*Try it*
Give the listing again character for character, but drop the images.
★ ★ ★ ★ ★ ★ ★
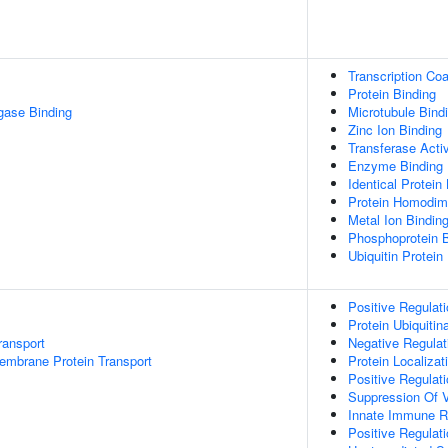
Transcription Coa
Protein Binding
igase Binding
Microtubule Bind
Zinc Ion Binding
Transferase Activ
Enzyme Binding
Identical Protein
Protein Homodime
Metal Ion Bindin
Phosphoprotein B
Ubiquitin Protein
Positive Regulat
Protein Ubiquitin
ransport
Negative Regulati
embrane Protein Transport
Protein Localizat
Positive Regulat
Suppression Of V
Innate Immune 
Positive Regulat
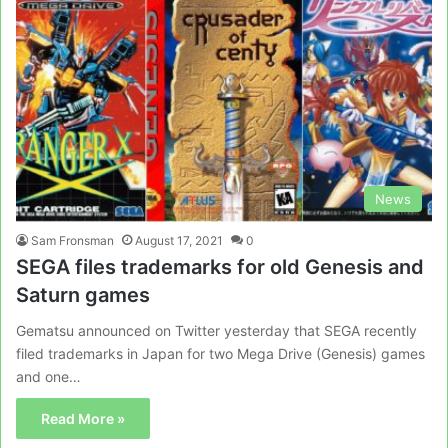
News
Sam Fronsman
August 17, 2021
0
SEGA files trademarks for old Genesis and
Saturn games
Gematsu announced on Twitter yesterday that SEGA recently
filed trademarks in Japan for two Mega Drive (Genesis) games
and one…
Read More »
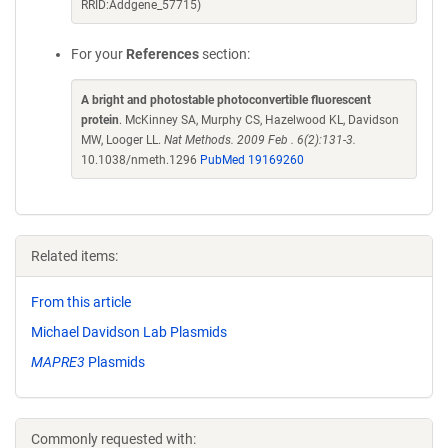
RRID:Addgene_57715)
For your
References
section:
A bright and photostable photoconvertible fluorescent
protein
. McKinney SA, Murphy CS, Hazelwood KL, Davidson
MW, Looger LL.
Nat Methods. 2009 Feb . 6(2):131-3.
10.1038/nmeth.1296
PubMed 19169260
Related items:
From this article
Michael Davidson Lab Plasmids
MAPRE3
Plasmids
Commonly requested with:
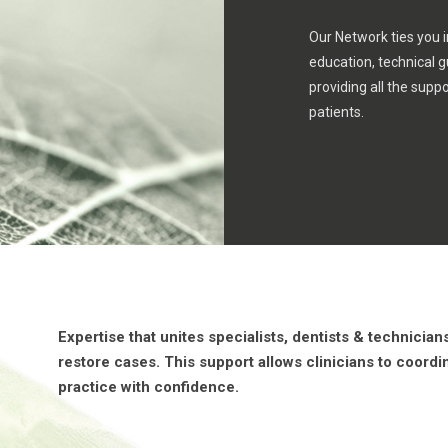
Our Network ties you i
education, technical 
providing all the suppo
patients.
Expertise that unites specialists, dentists & technicia
restore cases. This support allows clinicians to coordi
practice with confidence.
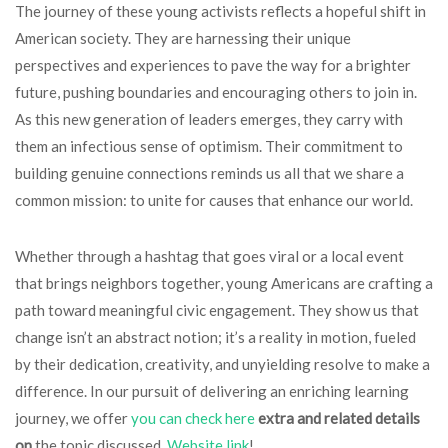
The journey of these young activists reflects a hopeful shift in
American society. They are harnessing their unique
perspectives and experiences to pave the way for a brighter
future, pushing boundaries and encouraging others to join in.
As this new generation of leaders emerges, they carry with
them an infectious sense of optimism. Their commitment to
building genuine connections reminds us all that we share a
common mission: to unite for causes that enhance our world.
Whether through a hashtag that goes viral or a local event
that brings neighbors together, young Americans are crafting a
path toward meaningful civic engagement. They show us that
change isn’t an abstract notion; it’s a reality in motion, fueled
by their dedication, creativity, and unyielding resolve to make a
difference. In our pursuit of delivering an enriching learning
journey, we offer
you can check here
extra and related details
on
the topic discussed,
Website link
!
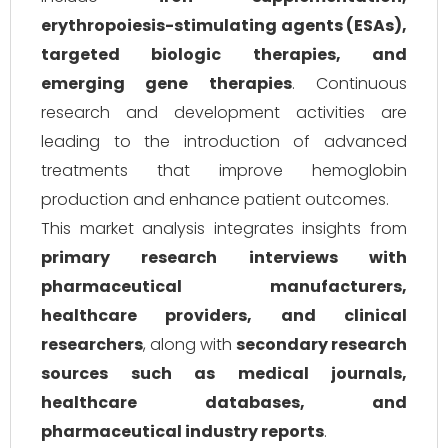
erythropoiesis-stimulating agents (ESAs),
targeted biologic therapies, and
emerging gene therapies
. Continuous
research and development activities are
leading to the introduction of advanced
treatments that improve hemoglobin
production and enhance patient outcomes.
This market analysis integrates insights from
primary research interviews with
pharmaceutical manufacturers,
healthcare providers, and clinical
researchers
, along with
secondary research
sources such as medical journals,
healthcare databases, and
pharmaceutical industry reports
.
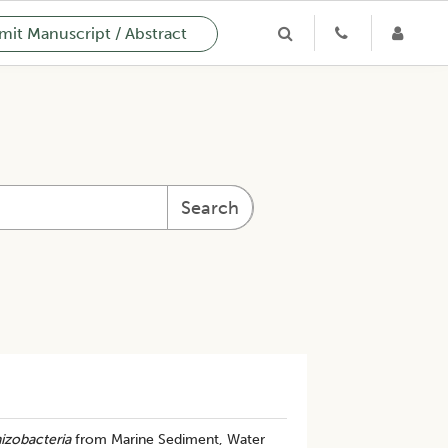
it Manuscript / Abstract
Search
izobacteria
from Marine Sediment, Water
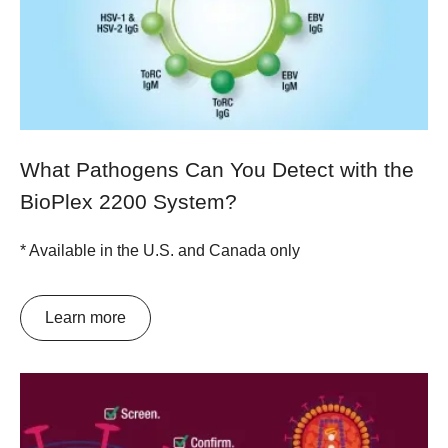
What Pathogens Can You Detect with the
BioPlex 2200 System?
* Available in the U.S. and Canada only
Learn more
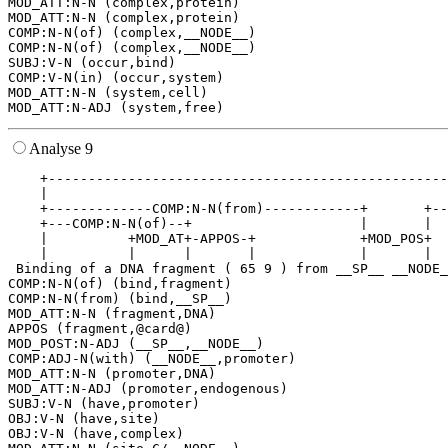
MOD_ATT:N-N (complex,protein)

MOD_ATT:N-N (complex,protein)

COMP:N-N(of) (complex,__NODE__)

COMP:N-N(of) (complex,__NODE__)

SUBJ:V-N (occur,bind)

COMP:V-N(in) (occur,system)

MOD_ATT:N-N (system,cell)

Analyse 9
    +--------------------------------------------------
    |                                                  
    +-------------COMP:N-N(from)------------+       +--
    +---COMP:N-N(of)--+                     |       |  
    |          +MOD_AT+-APPOS-+             +MOD_POS+  
    |          |      |       |             |       |  
 Binding of a DNA fragment ( 65 9 ) from __SP__ __NODE_
COMP:N-N(of) (bind,fragment)

COMP:N-N(from) (bind,__SP__)

MOD_ATT:N-N (fragment,DNA)

APPOS (fragment,@card@)

MOD_POST:N-ADJ (__SP__,__NODE__)

COMP:ADJ-N(with) (__NODE__,promoter)

MOD_ATT:N-N (promoter,DNA)

MOD_ATT:N-ADJ (promoter,endogenous)

SUBJ:V-N (have,promoter)

OBJ:V-N (have,site)

OBJ:V-N (have,complex)
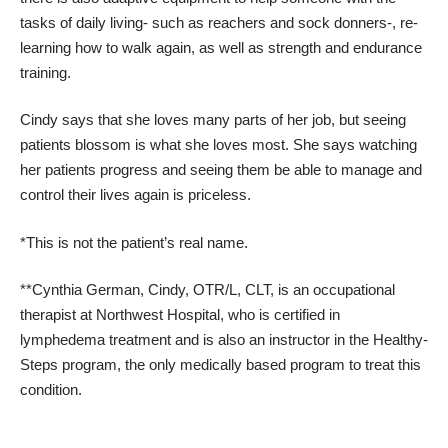
tasks of daily living- such as reachers and sock donners-, re-
learning how to walk again, as well as strength and endurance
training.
Cindy says that she loves many parts of her job, but seeing
patients blossom is what she loves most. She says watching
her patients progress and seeing them be able to manage and
control their lives again is priceless.
*This is not the patient’s real name.
**Cynthia German, Cindy, OTR/L, CLT, is an occupational
therapist at Northwest Hospital, who is certified in
lymphedema treatment and is also an instructor in the Healthy-
Steps program, the only medically based program to treat this
condition.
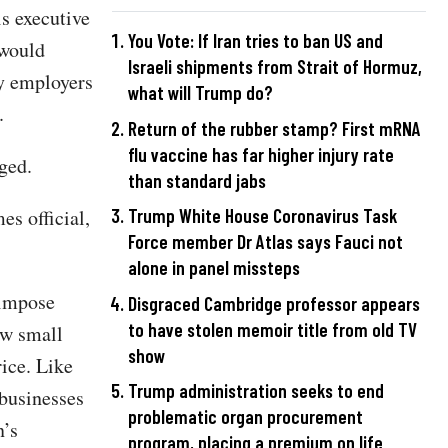
s executive
You Vote: If Iran tries to ban US and
 would
Israeli shipments from Strait of Hormuz,
ny employers
what will Trump do?
.
Return of the rubber stamp? First mRNA
flu vaccine has far higher injury rate
ged.
than standard jabs
s official,
Trump White House Coronavirus Task
Force member Dr Atlas says Fauci not
alone in panel missteps
 impose
Disgraced Cambridge professor appears
to have stolen memoir title from old TV
ow small
show
rice. Like
Trump administration seeks to end
businesses
problematic organ procurement
n’s
program, placing a premium on life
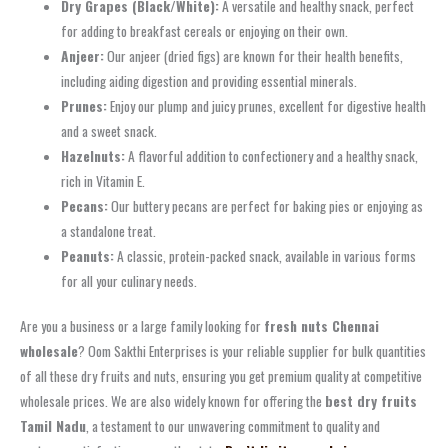
Dry Grapes (Black/White):
A versatile and healthy snack, perfect
for adding to breakfast cereals or enjoying on their own.
Anjeer:
Our anjeer (dried figs) are known for their health benefits,
including aiding digestion and providing essential minerals.
Prunes:
Enjoy our plump and juicy prunes, excellent for digestive health
and a sweet snack.
Hazelnuts:
A flavorful addition to confectionery and a healthy snack,
rich in Vitamin E.
Pecans:
Our buttery pecans are perfect for baking pies or enjoying as
a standalone treat.
Peanuts:
A classic, protein-packed snack, available in various forms
for all your culinary needs.
Are you a business or a large family looking for
fresh nuts Chennai
wholesale
? Oom Sakthi Enterprises is your reliable supplier for bulk quantities
of all these dry fruits and nuts, ensuring you get premium quality at competitive
wholesale prices. We are also widely known for offering the
best dry fruits
Tamil Nadu
, a testament to our unwavering commitment to quality and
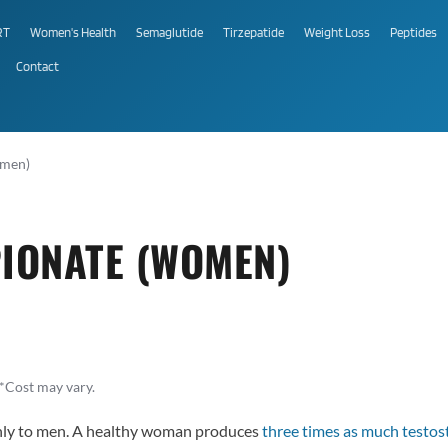
RT
Women's Health
Semaglutide
Tirzepatide
Weight Loss
Peptides
Contact
omen)
IONATE (WOMEN)
*Cost may vary.
only to men. A healthy woman produces
three times as much testos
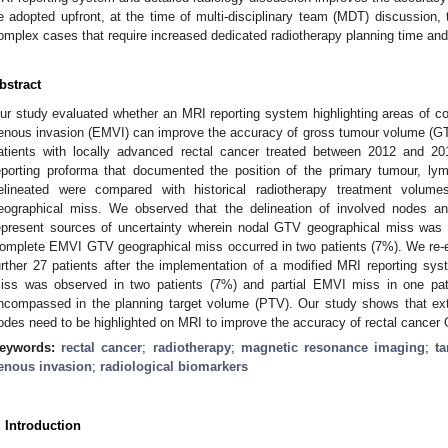
e adopted upfront, at the time of multi-disciplinary team (MDT) discussion, t
omplex cases that require increased dedicated radiotherapy planning time and
bstract
ur study evaluated whether an MRI reporting system highlighting areas of c
enous invasion (EMVI) can improve the accuracy of gross tumour volume (GTV) 
atients with locally advanced rectal cancer treated between 2012 and 
eporting proforma that documented the position of the primary tumour,
elineated were compared with historical radiotherapy treatment volum
eographical miss. We observed that the delineation of involved nodes 
epresent sources of uncertainty wherein nodal GTV geographical miss was e
omplete EMVI GTV geographical miss occurred in two patients (7%). We re-ev
urther 27 patients after the implementation of a modified MRI reporting s
iss was observed in two patients (7%) and partial EMVI miss in one pat
ncompassed in the planning target volume (PTV). Our study shows that ex
odes need to be highlighted on MRI to improve the accuracy of rectal cancer 
eywords:
rectal cancer
;
radiotherapy
;
magnetic resonance imaging
;
t
enous invasion
;
radiological biomarkers
. Introduction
★ ★ ★ ★ ★ ★ ★
*Answer to the exercise*
Transcription Coa
Protein Binding
igase Binding
Microtubule Bind
Zinc Ion Binding
Transferase Activ
Enzyme Binding
Identical Protein
Protein Homodime
Metal Ion Bindin
Phosphoprotein B
Ubiquitin Protein
Positive Regulat
Protein Ubiquitin
ransport
Negative Regulati
embrane Protein Transport
Protein Localizat
Positive Regulat
Suppression Of V
Innate Immune 
Positive Regulat
News
Sam Fronsman
August 17, 2021
0
SEGA files trademarks for old Genesis and
Saturn games
Gematsu announced on Twitter yesterday that SEGA recently
filed trademarks in Japan for two Mega Drive (Genesis) games
and one…
Read More »
RRID:Addgene_57715)
For your
References
section:
A bright and photostable photoconvertible fluorescent
protein
. McKinney SA, Murphy CS, Hazelwood KL, Davidson
MW, Looger LL.
Nat Methods. 2009 Feb . 6(2):131-3.
10.1038/nmeth.1296
PubMed 19169260
Related items:
From this article
Michael Davidson Lab Plasmids
MAPRE3
Plasmids
Commonly requested with:
Our Network ties you i
education, technical 
providing all the suppo
patients.
Expertise that unites specialists, dentists & technicia
restore cases. This support allows clinicians to coordi
practice with confidence.
The journey of these young activists reflects a hopeful shift in
American society. They are harnessing their unique
perspectives and experiences to pave the way for a brighter
future, pushing boundaries and encouraging others to join in.
As this new generation of leaders emerges, they carry with
them an infectious sense of optimism. Their commitment to
building genuine connections reminds us all that we share a
common mission: to unite for causes that enhance our world.
Whether through a hashtag that goes viral or a local event
that brings neighbors together, young Americans are crafting a
path toward meaningful civic engagement. They show us that
change isn’t an abstract notion; it’s a reality in motion, fueled
by their dedication, creativity, and unyielding resolve to make a
difference. In our pursuit of delivering an enriching learning
journey, we offer
you can check here
extra and related details
on
the topic discussed,
Website link
!
erythropoiesis-stimulating agents (ESAs),
targeted biologic therapies, and
emerging gene therapies
. Continuous
research and development activities are
leading to the introduction of advanced
treatments that improve hemoglobin
production and enhance patient outcomes.
This market analysis integrates insights from
primary research interviews with
pharmaceutical manufacturers,
healthcare providers, and clinical
researchers
, along with
secondary research
sources such as medical journals,
healthcare databases, and
pharmaceutical industry reports
.
it Manuscript / Abstract
Search
izobacteria
from Marine Sediment, Water
What Pathogens Can You Detect with the
BioPlex 2200 System?
* Available in the U.S. and Canada only
Learn more
MOD_ATT:N-N (complex,protein)

MOD_ATT:N-N (complex,protein)

COMP:N-N(of) (complex,__NODE__)

COMP:N-N(of) (complex,__NODE__)

SUBJ:V-N (occur,bind)

COMP:V-N(in) (occur,system)

MOD_ATT:N-N (system,cell)

Analyse 9
    +--------------------------------------------------
    |                                                  
    +-------------COMP:N-N(from)------------+       +--
    +---COMP:N-N(of)--+                     |       |  
    |          +MOD_AT+-APPOS-+             +MOD_POS+  
    |          |      |       |             |       |  
 Binding of a DNA fragment ( 65 9 ) from __SP__ __NODE_
COMP:N-N(of) (bind,fragment)

COMP:N-N(from) (bind,__SP__)

MOD_ATT:N-N (fragment,DNA)

APPOS (fragment,@card@)

MOD_POST:N-ADJ (__SP__,__NODE__)

COMP:ADJ-N(with) (__NODE__,promoter)

MOD_ATT:N-N (promoter,DNA)

MOD_ATT:N-ADJ (promoter,endogenous)

SUBJ:V-N (have,promoter)

OBJ:V-N (have,site)

OBJ:V-N (have,complex)
tasks of daily living- such as reachers and sock donners-, re-
learning how to walk again, as well as strength and endurance
training.
Cindy says that she loves many parts of her job, but seeing
patients blossom is what she loves most. She says watching
her patients progress and seeing them be able to manage and
control their lives again is priceless.
*This is not the patient’s real name.
**Cynthia German, Cindy, OTR/L, CLT, is an occupational
therapist at Northwest Hospital, who is certified in
lymphedema treatment and is also an instructor in the Healthy-
Steps program, the only medically based program to treat this
condition.
s executive
You Vote: If Iran tries to ban US and
 would
Israeli shipments from Strait of Hormuz,
ny employers
what will Trump do?
.
Return of the rubber stamp? First mRNA
flu vaccine has far higher injury rate
ged.
than standard jabs
s official,
Trump White House Coronavirus Task
Force member Dr Atlas says Fauci not
alone in panel missteps
 impose
Disgraced Cambridge professor appears
to have stolen memoir title from old TV
ow small
show
rice. Like
Trump administration seeks to end
businesses
problematic organ procurement
n’s
program, placing a premium on life
Dry Grapes (Black/White):
A versatile and healthy snack, perfect
for adding to breakfast cereals or enjoying on their own.
Anjeer:
Our anjeer (dried figs) are known for their health benefits,
including aiding digestion and providing essential minerals.
Prunes:
Enjoy our plump and juicy prunes, excellent for digestive health
and a sweet snack.
Hazelnuts:
A flavorful addition to confectionery and a healthy snack,
rich in Vitamin E.
Pecans:
Our buttery pecans are perfect for baking pies or enjoying as
a standalone treat.
Peanuts:
A classic, protein-packed snack, available in various forms
for all your culinary needs.
Are you a business or a large family looking for
fresh nuts Chennai
wholesale
? Oom Sakthi Enterprises is your reliable supplier for bulk quantities
of all these dry fruits and nuts, ensuring you get premium quality at competitive
wholesale prices. We are also widely known for offering the
best dry fruits
Tamil Nadu
, a testament to our unwavering commitment to quality and
RT
Women's Health
Semaglutide
Tirzepatide
Weight Loss
Peptides
Contact
omen)
IONATE (WOMEN)
*Cost may vary.
only to men. A healthy woman produces
three times as much testos
e adopted upfront, at the time of multi-disciplinary team (MDT) discussion, t
omplex cases that require increased dedicated radiotherapy planning time and
bstract
ur study evaluated whether an MRI reporting system highlighting areas of c
enous invasion (EMVI) can improve the accuracy of gross tumour volume (GTV) 
atients with locally advanced rectal cancer treated between 2012 and 
eporting proforma that documented the position of the primary tumour,
elineated were compared with historical radiotherapy treatment volum
eographical miss. We observed that the delineation of involved nodes 
epresent sources of uncertainty wherein nodal GTV geographical miss was e
omplete EMVI GTV geographical miss occurred in two patients (7%). We re-ev
urther 27 patients after the implementation of a modified MRI reporting s
iss was observed in two patients (7%) and partial EMVI miss in one pat
ncompassed in the planning target volume (PTV). Our study shows that ex
odes need to be highlighted on MRI to improve the accuracy of rectal cancer 
eywords:
rectal cancer
;
radiotherapy
;
magnetic resonance imaging
;
t
enous invasion
;
radiological biomarkers
. Introduction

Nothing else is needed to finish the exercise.